I put my own aims for my life on hold for most of a decade simply because my parents’ expectations were so narrow, and loudly-doubtful, that I assumed I must be wrong and needed to adjust myself to accommodate them. Before that, I wasted another decade trying to divine the will of god and live according to conservative control structures. It’s hard for me to look back on any of my life with anything but resentment and grief. I think I have been a happy child, a bright student, an insightful friend, and a prolific creator. But at the same time, I feel like I’ve hardly ever gotten to meet my real self, the one who has continually tried to rise up out from under these root-smothering sheets. I know lots of other people feel varying forms of this, because we were raised in a garbage culture of authoritarian control.
I continue to feel that writing helps bring me closer to myself.
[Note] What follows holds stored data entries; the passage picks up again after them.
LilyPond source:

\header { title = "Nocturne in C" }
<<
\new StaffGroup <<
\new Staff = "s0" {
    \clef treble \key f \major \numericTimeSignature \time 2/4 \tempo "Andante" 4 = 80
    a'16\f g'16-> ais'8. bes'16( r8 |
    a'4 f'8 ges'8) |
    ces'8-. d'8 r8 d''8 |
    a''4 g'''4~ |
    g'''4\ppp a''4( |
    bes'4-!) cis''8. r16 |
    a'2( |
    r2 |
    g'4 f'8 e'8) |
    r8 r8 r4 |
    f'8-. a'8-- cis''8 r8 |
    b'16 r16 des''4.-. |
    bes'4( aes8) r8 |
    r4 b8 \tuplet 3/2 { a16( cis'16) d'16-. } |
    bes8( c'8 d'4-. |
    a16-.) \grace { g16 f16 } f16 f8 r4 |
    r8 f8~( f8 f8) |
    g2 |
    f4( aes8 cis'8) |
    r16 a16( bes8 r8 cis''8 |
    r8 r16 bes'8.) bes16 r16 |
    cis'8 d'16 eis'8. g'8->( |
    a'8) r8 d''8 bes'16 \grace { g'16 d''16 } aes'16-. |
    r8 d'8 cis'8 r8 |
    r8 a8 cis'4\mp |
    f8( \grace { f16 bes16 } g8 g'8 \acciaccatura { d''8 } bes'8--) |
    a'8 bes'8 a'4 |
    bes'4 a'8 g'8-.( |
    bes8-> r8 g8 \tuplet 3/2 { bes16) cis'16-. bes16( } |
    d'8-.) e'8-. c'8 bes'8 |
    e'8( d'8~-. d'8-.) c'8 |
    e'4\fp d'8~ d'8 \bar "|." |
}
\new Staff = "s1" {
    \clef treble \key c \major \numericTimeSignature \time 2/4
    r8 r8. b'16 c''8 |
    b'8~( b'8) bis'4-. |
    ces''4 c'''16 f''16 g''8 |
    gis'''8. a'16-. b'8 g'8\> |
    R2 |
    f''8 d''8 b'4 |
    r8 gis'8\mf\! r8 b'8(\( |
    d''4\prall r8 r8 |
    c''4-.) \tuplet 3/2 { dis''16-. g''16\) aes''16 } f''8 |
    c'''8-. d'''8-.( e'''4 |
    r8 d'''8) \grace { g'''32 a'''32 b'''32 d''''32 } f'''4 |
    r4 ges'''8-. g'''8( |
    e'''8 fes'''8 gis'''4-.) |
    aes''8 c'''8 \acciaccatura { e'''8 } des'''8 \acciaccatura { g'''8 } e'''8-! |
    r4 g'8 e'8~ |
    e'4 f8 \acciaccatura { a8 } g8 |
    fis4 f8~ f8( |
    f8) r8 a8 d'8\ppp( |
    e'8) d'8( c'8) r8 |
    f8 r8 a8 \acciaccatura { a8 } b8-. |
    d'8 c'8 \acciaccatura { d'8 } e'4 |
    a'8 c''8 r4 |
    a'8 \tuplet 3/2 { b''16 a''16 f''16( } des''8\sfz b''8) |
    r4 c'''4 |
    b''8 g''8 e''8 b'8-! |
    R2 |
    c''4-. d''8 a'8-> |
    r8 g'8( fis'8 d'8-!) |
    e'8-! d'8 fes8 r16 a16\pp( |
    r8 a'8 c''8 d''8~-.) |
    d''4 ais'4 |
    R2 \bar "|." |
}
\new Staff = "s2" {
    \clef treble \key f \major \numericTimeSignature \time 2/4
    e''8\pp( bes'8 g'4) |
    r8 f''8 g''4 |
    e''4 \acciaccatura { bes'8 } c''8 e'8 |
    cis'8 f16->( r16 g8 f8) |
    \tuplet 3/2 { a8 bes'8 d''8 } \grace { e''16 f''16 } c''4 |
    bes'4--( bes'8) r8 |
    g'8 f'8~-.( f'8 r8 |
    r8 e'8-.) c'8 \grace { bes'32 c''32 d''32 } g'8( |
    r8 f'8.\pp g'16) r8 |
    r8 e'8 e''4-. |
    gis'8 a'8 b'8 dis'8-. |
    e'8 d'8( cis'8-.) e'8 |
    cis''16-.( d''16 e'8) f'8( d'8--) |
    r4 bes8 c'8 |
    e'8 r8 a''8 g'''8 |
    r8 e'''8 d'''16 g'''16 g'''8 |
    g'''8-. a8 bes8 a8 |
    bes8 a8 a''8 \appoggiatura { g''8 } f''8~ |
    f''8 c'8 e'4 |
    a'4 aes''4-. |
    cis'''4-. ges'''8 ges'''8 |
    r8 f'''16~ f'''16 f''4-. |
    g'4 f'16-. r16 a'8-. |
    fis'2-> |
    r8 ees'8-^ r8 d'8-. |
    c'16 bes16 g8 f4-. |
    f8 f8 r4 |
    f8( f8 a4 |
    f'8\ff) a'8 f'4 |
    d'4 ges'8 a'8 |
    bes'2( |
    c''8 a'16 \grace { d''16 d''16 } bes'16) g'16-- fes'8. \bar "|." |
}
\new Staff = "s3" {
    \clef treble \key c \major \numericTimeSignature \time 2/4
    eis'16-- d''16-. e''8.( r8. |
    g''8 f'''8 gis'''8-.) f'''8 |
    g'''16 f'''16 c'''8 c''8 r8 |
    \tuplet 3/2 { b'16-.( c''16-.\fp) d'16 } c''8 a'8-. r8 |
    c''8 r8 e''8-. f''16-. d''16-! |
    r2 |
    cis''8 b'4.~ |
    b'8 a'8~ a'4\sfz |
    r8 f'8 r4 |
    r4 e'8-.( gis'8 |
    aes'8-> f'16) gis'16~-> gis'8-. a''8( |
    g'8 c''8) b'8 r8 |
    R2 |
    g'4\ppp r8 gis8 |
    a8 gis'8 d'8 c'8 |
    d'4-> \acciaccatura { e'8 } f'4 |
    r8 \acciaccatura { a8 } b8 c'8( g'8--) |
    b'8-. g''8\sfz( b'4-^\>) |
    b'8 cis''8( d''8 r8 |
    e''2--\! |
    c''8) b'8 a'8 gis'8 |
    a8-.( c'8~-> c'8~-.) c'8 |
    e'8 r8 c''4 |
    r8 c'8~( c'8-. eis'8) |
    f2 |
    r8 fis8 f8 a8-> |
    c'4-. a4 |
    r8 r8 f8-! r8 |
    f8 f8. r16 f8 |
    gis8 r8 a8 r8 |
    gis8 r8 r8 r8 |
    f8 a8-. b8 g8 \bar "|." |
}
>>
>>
For whatever combination of reasons, it’s easier to write if there’s the possibility someone else will read it. This also introduces the danger of judgment; of appearing weak, unstable, or bewildering. Unmarketable. I may be all of those things sometimes. But I have difficulty reaching the rest of myself if I can’t look at and set down the messy surface of my mind.
Derrida also says, “Things would be too simple altogether, […] there would even be the risk that domestication has already come into effect, if I were to give in to my own melancholy.”
I have absolutely given in to my own melancholy, as well as to the melancholies and manipulations of familial and social structures, and been domesticated to the point of docility before my own death. I don’t know how many lives I was born with, but I’m tired of lying down silently to lose them. I need some of the wildness of “truth,” confessed to the screaming unyielding sun, to the meaning-free constellations of our lineless gods, to whichever fellow animals will hear me and tilt their heads in recognition. I need to believe in my own voice, to believe that I need it, to believe that it isn’t simply hateful noise that needs to be suppressed in order to work to pay off the debts I owe to our monstrous systems simply to sustain my viability as a laborer.
So. Let’s put one word in front of another and believe the page leads somewhere. Even if it has to be expressed partly through the mechanics of control I was given as a child and from which I may never fully escape. I’m just what I am, and I’ve got to endure the parts I despise in order to sustain the parts I sometimes have the energy to love.